Legislation to increase the superannuation levy was passed by Parliament last week. It was part of the new mineral resources rental tax (MRRT) package. Bill Shorten, minister for financial services and superannuation, in his second reading speech on the bill said, “The MRRT makes it possible to increase the superannuation guarantee from nine to 12 percent, boosting super savings of 8.4 million Australian workers by $500 billion by 2035.” This will be done, according to Shorten by using some of the income raised through the MRRT to fund a one percent cut in the corporate tax rate. In turn corporate tax cuts will fund the increase in employer superannuation contributions.

The increase in the levy will be introduced in small incremental steps by 2019-20, hardly placing a strain on corporate profits. The government plans to give small business its one percent tax cut next financial year, with larger businesses a year later. The Greens are strongly and quite correctly opposed to giving big business any corporate tax cuts. The tax cut legislation is slated for the May budget.

The Greens have given plenty of warning that they will only support tax cuts for small business. Gillard is determined that it will be all or nothing with the corporate tax cuts and is pursuing the Coalition for support. After all, the cuts are a continuation of the Howard government’s taxation policy and Opposition leader Tony Abbott supports them in principle as he does the increase in the superannuation levy. Abbott, however, appears just as determined as ever to oppose, for the sake of opposing, everything Labor puts up for adoption.

The original nine percent levy came out of workers’ pockets, as wage increases were traded off. This time employers not only want the compensation from the government through tax cuts but to double dip and take it out of workers’ pockets as well. Incoming general secretary of the Australian Council of Trade Unions Dave Oliver has come out strongly opposing any trade-off in wages.

This was the position of the government until recently. Now Shorten, who is also the minister for workplace relations, is pushing the employer line, demanding unions negotiate with employers “deferred wage increases”. He says “deferred”, but the real intention is that the wage increases workers might have received will be forgone. That is what happened when the nine percent was phased in.

In response to calls from the chief executive of the right-wing Australian Industry Group, Heather Ridout, for amendments to the Fair Work Act, Shorten said, “I’m confident employers and employees will recognise this as a factor in their bargaining.” Shorten also indicated he would pass on her proposal for consideration by the inquiry into the Fair Work Act which is currently under way.

The union movement does not and should not accept any trade-offs in future wage rises. The majority of workers have experienced a decline in real or nominal wages in recent years. Apart from the finance and mining sectors, the Australian economy is recessed.
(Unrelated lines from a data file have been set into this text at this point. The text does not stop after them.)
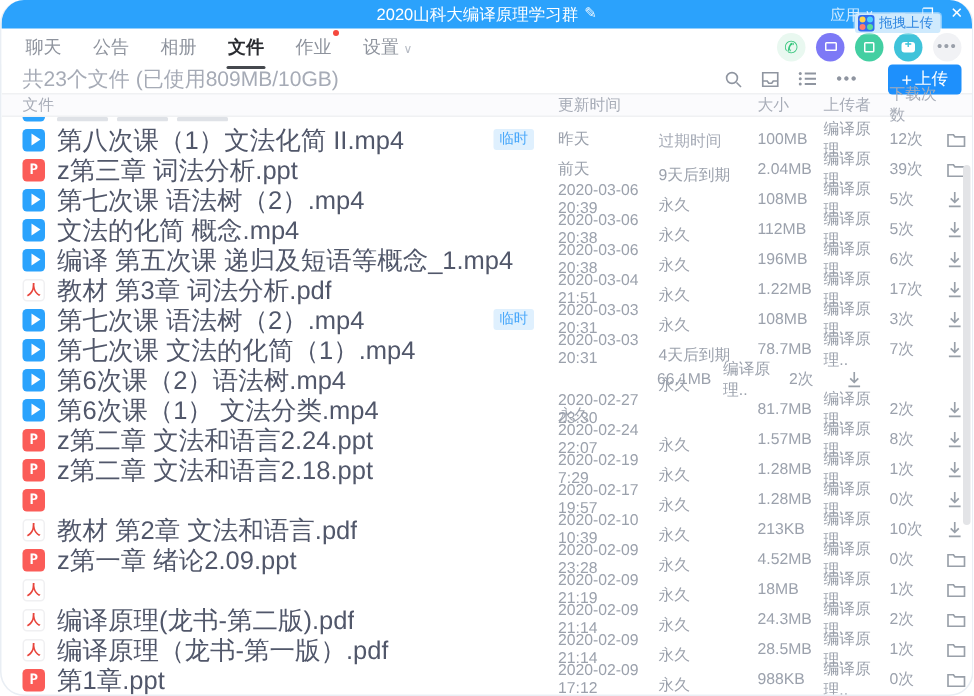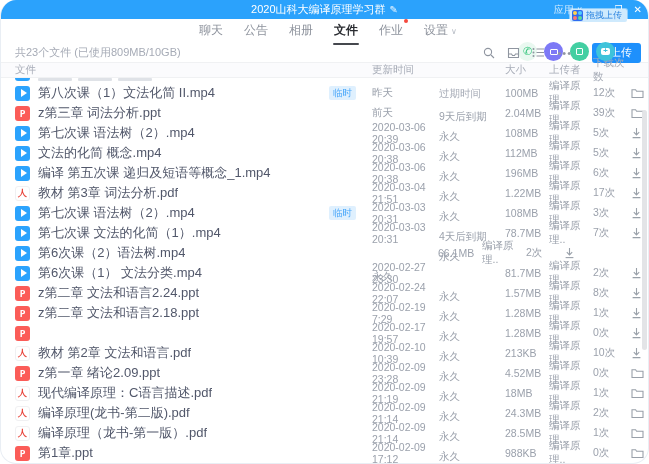--- a/index.html
+++ b/index.html
@@ -17,41 +17,41 @@
   .winbtn.max{font-size:9px;}
   .upload-tooltip{position:absolute;left:569px;top:9px;height:13px;z-index:9;display:flex;align-items:center;gap:3px;
     background:#cfeafd;border-radius:2px;padding:1px 5px 1px 2px;font-size:9px;color:#2e86e0;box-shadow:0 0 0 1px rgba(255,255,255,.45);}
   .tt-icon{width:11px;height:11px;border-radius:2px;background:#2f6cf0;position:relative;overflow:hidden;flex:0 0 11px;}
   .tt-icon i{position:absolute;width:4px;height:4px;border-radius:50%;}
   .tt-icon i:nth-child(1){left:1px;top:1px;background:#ffd34d;}
   .tt-icon i:nth-child(2){right:1px;top:1px;background:#4dd0ff;}
   .tt-icon i:nth-child(3){left:1px;bottom:1px;background:#ff7a6b;}
   .tt-icon i:nth-child(4){right:1px;bottom:1px;background:#58dd9a;}
   
-  .navrow{height:24px;display:flex;align-items:center;padding:0 7px 0 14px;background:#fff;flex-direction:column;}
+  .navrow{height:24px;display:flex;align-items:center;padding:0 7px 0 14px;background:#fff;}
   .tabs{display:flex;gap:17px;align-items:center;}
   .tab{position:relative;font-size:12px;color:#8e939d;padding:3px 2px;cursor:default;}
   .tab.active{color:#2a2c31;font-weight:bold;}
   .tab.active::after{content:"";position:absolute;left:1px;right:1px;bottom:-3px;height:2px;background:#45484e;border-radius:1px;}
   .tab .dot{position:absolute;top:0;right:-3px;width:4px;height:4px;border-radius:50%;background:#f5483d;}
   .tab .tcaret{font-size:8px;color:#b6bbc4;margin-left:3px;}
   .nav-icons{margin-left:auto;display:flex;align-items:center;gap:7px;}
   .circle{width:19px;height:19px;border-radius:50%;display:flex;align-items:center;justify-content:center;}
   .c-phone{background:#e9f8f0;color:#35c57c;font-size:11px;}
   .c-screen{background:#7d79f6;}
   .c-screen i{display:block;width:8px;height:6px;border:1px solid #fff;border-radius:1px;}
   .c-apps{background:#43cfa2;}
   .c-apps i{display:block;width:7px;height:7px;border:1px solid #fff;border-radius:1px;}
   .c-topic{background:#3fc3da;position:relative;}
   .c-topic i{display:block;width:9px;height:7px;background:#fff;border-radius:2px;position:relative;}
   .c-topic i::after{content:"+";position:absolute;left:2px;top:-2.5px;font-size:8px;color:#3fc3da;font-weight:bold;}
   .c-more{background:#f1f2f5;color:#9aa0aa;font-size:10px;letter-spacing:1px;}
   
   .toolrow{height:19px;display:flex;align-items:center;padding:0 7px 0 14px;}
-  .summary{font-size:11px;color:#a6abb6;}
+  .summary{font-size:14px;color:#a6abb6;}
   .tool-icons{margin-left:auto;display:flex;align-items:center;gap:12px;}
   .tool-icons svg{display:block;}
   .upload-btn{width:49px;height:20px;margin-left:8px;background:#1e90fc;color:#fff;font-size:11px;border-radius:3px;
     display:flex;align-items:center;justify-content:center;gap:2px;cursor:default;}
   .upload-btn .plus{font-size:12px;line-height:1;}
   
   .thead{height:16px;display:flex;align-items:center;padding-left:14px;font-size:10.5px;color:#a8adb8;
     background:#fbfbfd;border-top:1px solid #f0f1f3;border-bottom:1px solid #f0f1f3;}
   .col-file{flex:0 0 357px;display:flex;align-items:center;}
   .col-upd{flex:0 0 67px;}
@@ -62,21 +62,21 @@
   .col-act{flex:1;display:flex;align-items:center;}
   .tbody{height:386px;overflow:hidden;position:relative;}
   .frow{height:20px;display:flex;align-items:center;padding-left:14px;font-size:10.5px;color:#9ba1ac;}
   .frow.partial{margin-top:-15px;}
   .fcell{display:flex;align-items:center;gap:8px;padding-right:10px;}
   .ficon{width:15px;height:15px;border-radius:3px;flex:0 0 15px;display:flex;align-items:center;justify-content:center;}
   .ficon.mp4{background:#2ba3fd;}
   .ficon.mp4::after{content:"";width:0;height:0;border-left:6px solid #fff;border-top:4px solid transparent;border-bottom:4px solid transparent;margin-left:2px;}
   .ficon.ppt{background:#fb5c58;color:#fff;font-size:9.5px;font-weight:bold;font-family:"DejaVu Sans Mono",monospace;}
   .ficon.pdf{background:#fff;border:1px solid #f0f0f2;color:#e8443b;font-size:9px;font-weight:bold;}
-  .fname{font-size:13px;color:#51576a;white-space:nowrap;overflow:hidden;}
+  .fname{font-size:17px;color:#51576a;white-space:nowrap;overflow:hidden;}
   .fbadge{margin-left:auto;margin-right:6px;background:#dff0fe;color:#46a6fa;font-size:9.5px;padding:1px 4px;border-radius:2px;line-height:1.2;}
   .bars{display:flex;gap:6px;align-items:flex-end;height:15px;padding-top:10px;}
   .bars i{display:block;width:34px;height:3px;background:#dfe2e7;border-radius:1px;}
   .act-ic{display:none;}
   .frow[data-act="folder"] .act-folder{display:block;}
   .frow[data-act="download"] .act-download{display:block;}
   .scroll-thumb{position:absolute;right:1px;top:110px;width:5px;height:240px;border-radius:3px;background:#e3e4e7;}
 </style>
 </head>
 <body>
@@ -474,21 +474,20 @@
     <span class="col-act">
       <svg class="act-ic act-folder" width="13" height="12" viewBox="0 0 13 12">
             <path d="M1 2.8h3.6l1 1.4H12v6.3H1z" fill="none" stroke="#99a0a9" stroke-width="1.1"></path>
           </svg>
 
     </span>
   </div>
       <div class="frow" data-act="folder">
     <div class="col-file fcell">
       <span class="ficon pdf">人</span>
-      <span class="fname">现代编译原理：C语言描述.pdf</span>
 
     </div>
     <span class="col-upd cell-upd">2020-02-09 21:19</span>
     <span class="col-exp cell-exp">永久</span>
     <span class="col-size cell-size">18MB</span>
     <span class="col-uplr cell-uplr">编译原理..</span>
     <span class="col-dl cell-dl">1次</span>
     <span class="col-act">
       <svg class="act-ic act-folder" width="13" height="12" viewBox="0 0 13 12">
             <path d="M1 2.8h3.6l1 1.4H12v6.3H1z" fill="none" stroke="#99a0a9" stroke-width="1.1"></path>

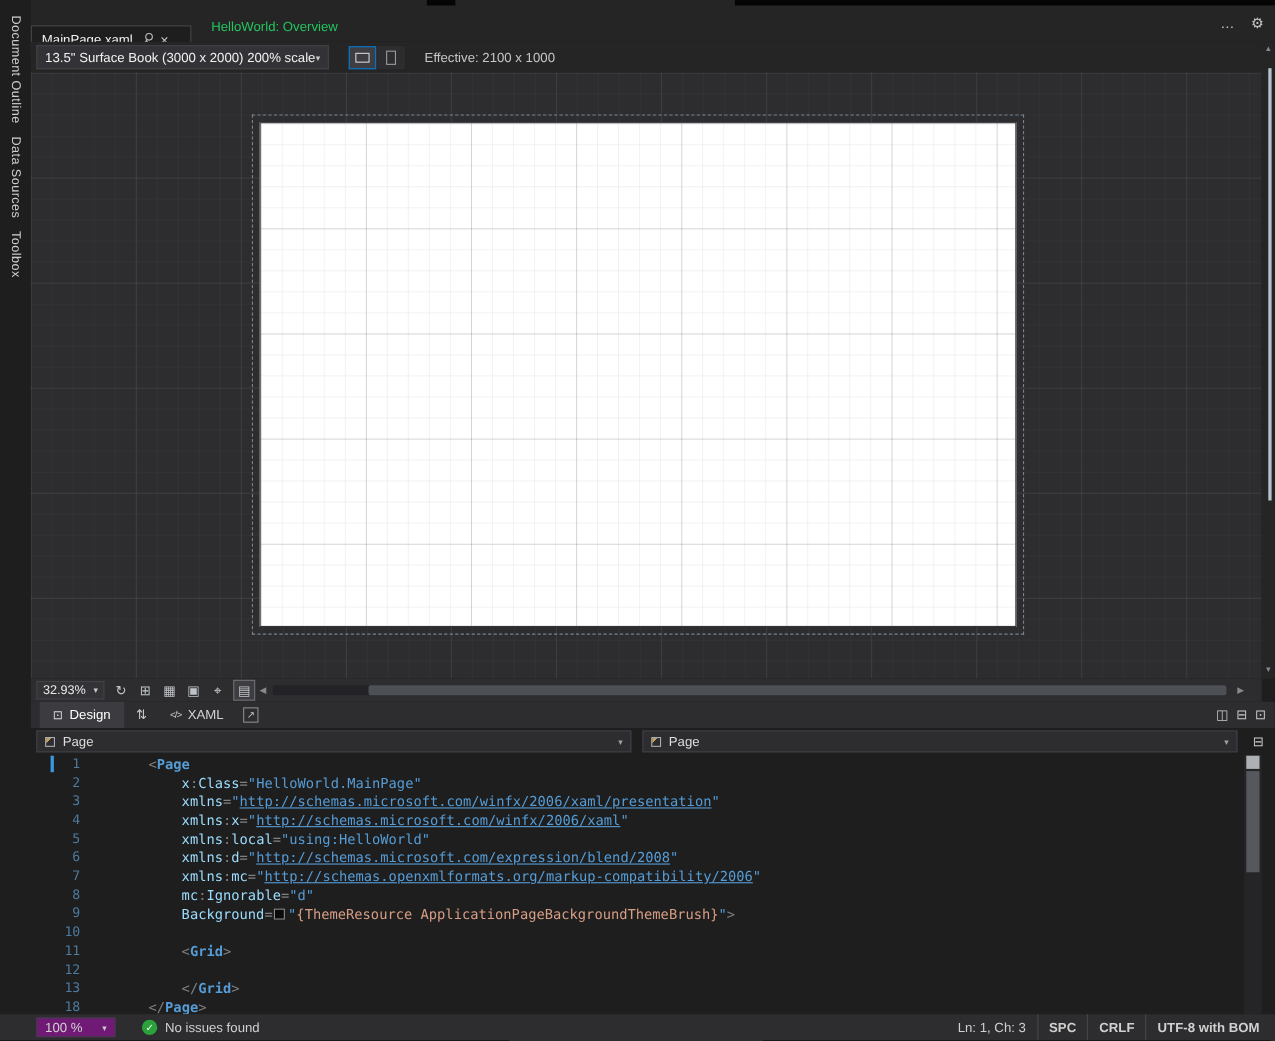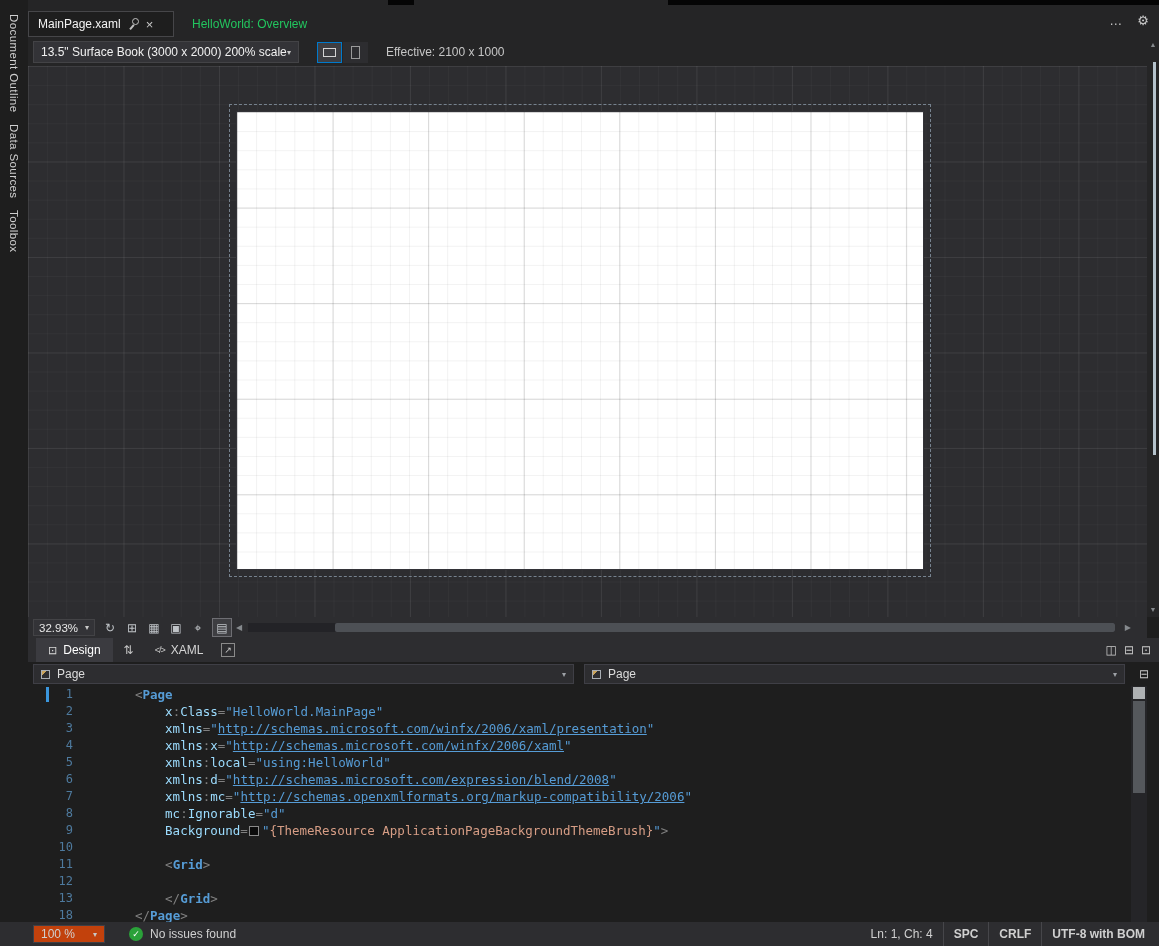--- a/index.html
+++ b/index.html
@@ -10,21 +10,21 @@
   
   #side-tabs{position:absolute;left:0;top:0;width:28px;height:922px;background:#1e1e1e;}
   .side-tab{position:absolute;left:8px;writing-mode:vertical-rl;font-size:11.5px;color:#cfcfcf;
             letter-spacing:.4px;cursor:pointer;}
 
   
   #header{position:absolute;left:28px;top:0;width:1131px;height:38px;background:#252526;}
   .black-seg{position:absolute;top:0;height:5px;background:#050505;}
   .seg1{left:360px;width:26px;} .seg2{left:640px;right:0;}
   .tab{position:absolute;top:11px;height:26px;display:flex;align-items:center;gap:7px;padding:0 9px;}
-  .tab.active{left:0;width:146px;background:#1e1e1e;border:1px solid #464649;color:#f2f2f2;}
+  .tab.active{left:0;width:146px;background:#1e1e1e;border:1px solid #464649;color:#f2f2f2;margin-top:12px;}
   .tab.inactive{left:148px;color:#22c55e;padding:0 16px;}
   .pin-icon{position:relative;width:11px;height:12px;display:inline-block;}
   .pin-icon::before{content:"";position:absolute;top:0;left:4px;width:5px;height:5px;
                     border:1.5px solid #c0c0c0;border-radius:50%;}
   .pin-icon::after{content:"";position:absolute;top:6px;left:3px;width:1.5px;height:6px;
                    background:#c0c0c0;transform:rotate(40deg);}
   .close-glyph{font-size:13px;line-height:13px;color:#c8c8c8;}
   .hdr-icons{position:absolute;right:10px;top:13px;display:flex;gap:15px;align-items:center;}
   .hdr-icons span{font-size:13px;color:#c8c8c8;cursor:pointer;}
 
@@ -116,21 +116,21 @@
   .tk-v{color:#569cd6;} .tk-u{color:#569cd6;text-decoration:underline;} .tk-m{color:#d69d85;}
   .swatch{display:inline-block;width:10px;height:10px;background:#0b0b0b;border:1px solid #8a8a8a;
           margin:0 3px 0 1px;vertical-align:-1px;}
   .editor-scrollbar{position:absolute;right:12px;top:0;bottom:0;width:16px;background:#252528;}
   .editor-scrollbar .grip{position:absolute;top:1px;left:2px;right:2px;height:12px;background:#aeb1b3;}
   .editor-scrollbar .thumb{position:absolute;top:15px;left:2px;right:2px;height:92px;background:#55585c;}
 
   
   #status-bar{position:absolute;left:0;top:922px;width:1159px;height:24px;background:#2d2d30;
               display:flex;align-items:center;color:#d0d0d0;}
-  .sb-zoom{margin-left:33px;width:72px;height:18px;background:#c2410c;border:1px solid #3f3f46;
+  .sb-zoom{margin-left:33px;width:72px;height:18px;background:#701a75;border:1px solid #3f3f46;
            display:flex;align-items:center;justify-content:space-between;padding:0 7px;cursor:pointer;}
   .sb-check{margin-left:24px;width:14px;height:14px;border-radius:50%;background:#2aa139;color:#fff;
             font-size:9px;display:flex;align-items:center;justify-content:center;}
   .sb-msg{margin-left:7px;text-align:right;}
   .sb-spacer{flex:1;}
   .sb-item{padding:0 10px;height:100%;display:flex;align-items:center;}
   .sb-item.sep{border-left:1px solid #46464a;font-weight:bold;}
   .sb-item.last{padding-right:14px;}
 </style>
 </head>
@@ -264,19 +264,19 @@
   </div>
 
   <div id="status-bar">
     <div class="sb-zoom">
       <span>100 %</span>
       <span class="combo-caret">▾</span>
     </div>
     <div class="sb-check">✓</div>
     <div class="sb-msg">No issues found</div>
     <div class="sb-spacer"></div>
-    <div class="sb-item">Ln: 1, Ch: 4</div>
+    <div class="sb-item">Ln: 1, Ch: 3</div>
     <div class="sb-item sep">SPC</div>
     <div class="sb-item sep">CRLF</div>
     <div class="sb-item sep last">UTF-8 with BOM</div>
   </div>
 
 </div>
 
 </body></html>

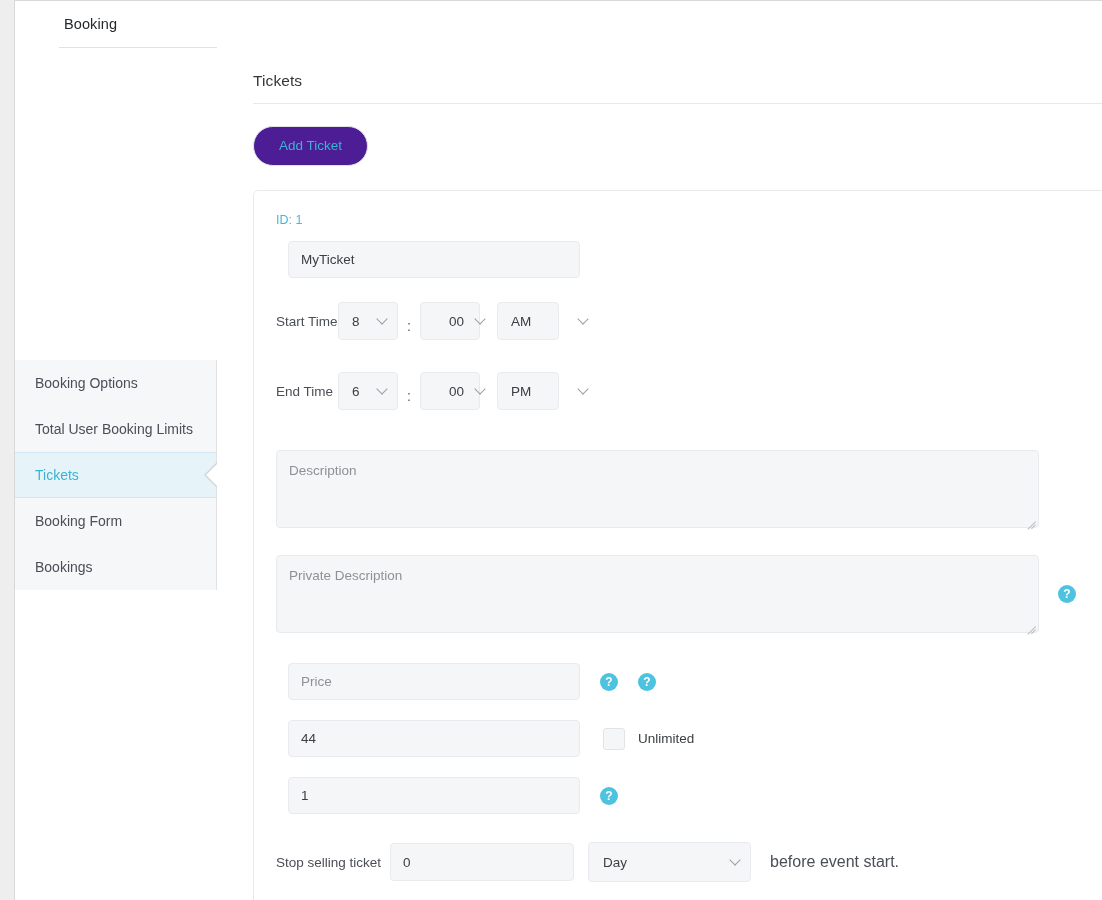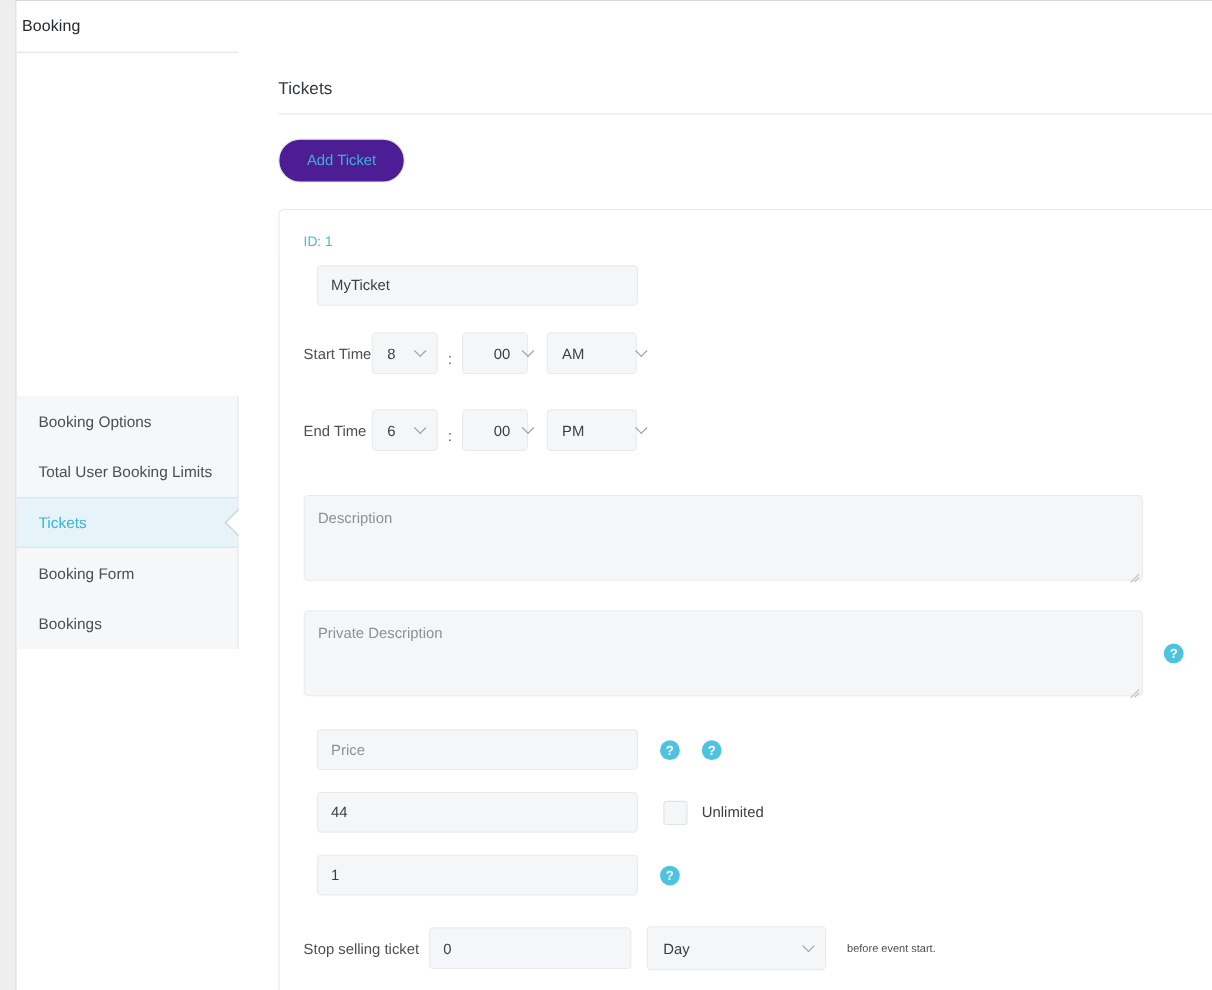--- a/index.html
+++ b/index.html
@@ -30,20 +30,21 @@
 
   
   #title-bar {
     height: 47px;
     background: #ffffff;
     border-bottom: 1px solid #e2e2e2;
     box-sizing: border-box;
     display: flex;
     align-items: center;
     padding-left: 5px;
+    margin-left: 44px;
   }
   #title-bar .title-text {
     font-size: 14.5px;
     color: #23282d;
     letter-spacing: .1px;
   }
 
   
   #body-split {
     display: flex;
@@ -213,21 +214,21 @@
     content: "";
     position: absolute;
     left: 0; top: 0;
     width: 7px; height: 7px;
     border-right: 1.3px solid #9aa0a6;
     border-bottom: 1.3px solid #9aa0a6;
     transform: rotate(45deg);
   }
   .sel-hour { width: 60px; }
   .sel-min  { width: 60px; padding-left: 28px; }
-  .sel-mer  { width: 82px; gap: 36px; }
+  .sel-mer  { width: 62px; gap: 36px; }
   .colon {
     font-size: 14px;
     color: #5b6066;
     padding: 0 9px;
     position: relative;
     top: 5px;
   }
 
   
   .textarea-row {
@@ -361,21 +362,21 @@
     margin-left: 9px;
   }
   #stop-unit-select {
     width: 163px;
     height: 40px;
     margin-left: 14px;
     padding-left: 14px;
   }
   #stop-unit-select .chev { margin-left: auto; }
   .stop-suffix {
-    font-size: 10px;
+    font-size: 16px;
     color: #4a4f56;
     margin-left: 19px;
   }
 </style>
 </head>
 <body>
 
 <div id="app-window">
 
   <div id="title-bar">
Housing construction and manufacturing are in crisis, the retail sector is crying out for people to spend more, so too is tourism. Thousands of jobs are on the line, dependent on workers having the capacity to spend more. Holding down wages not only undermines living standards, it sinks the economy further into recession and results in more sackings, sees more people driven into poverty and losing their homes.

It’s time to tell double dipping bosses it’s not on. They have already had a series of tax cuts over successive years under Labor that were commenced by the Howard government. If they pay the super increases, they will still be ahead. At worst the payments will shave a little off their profits.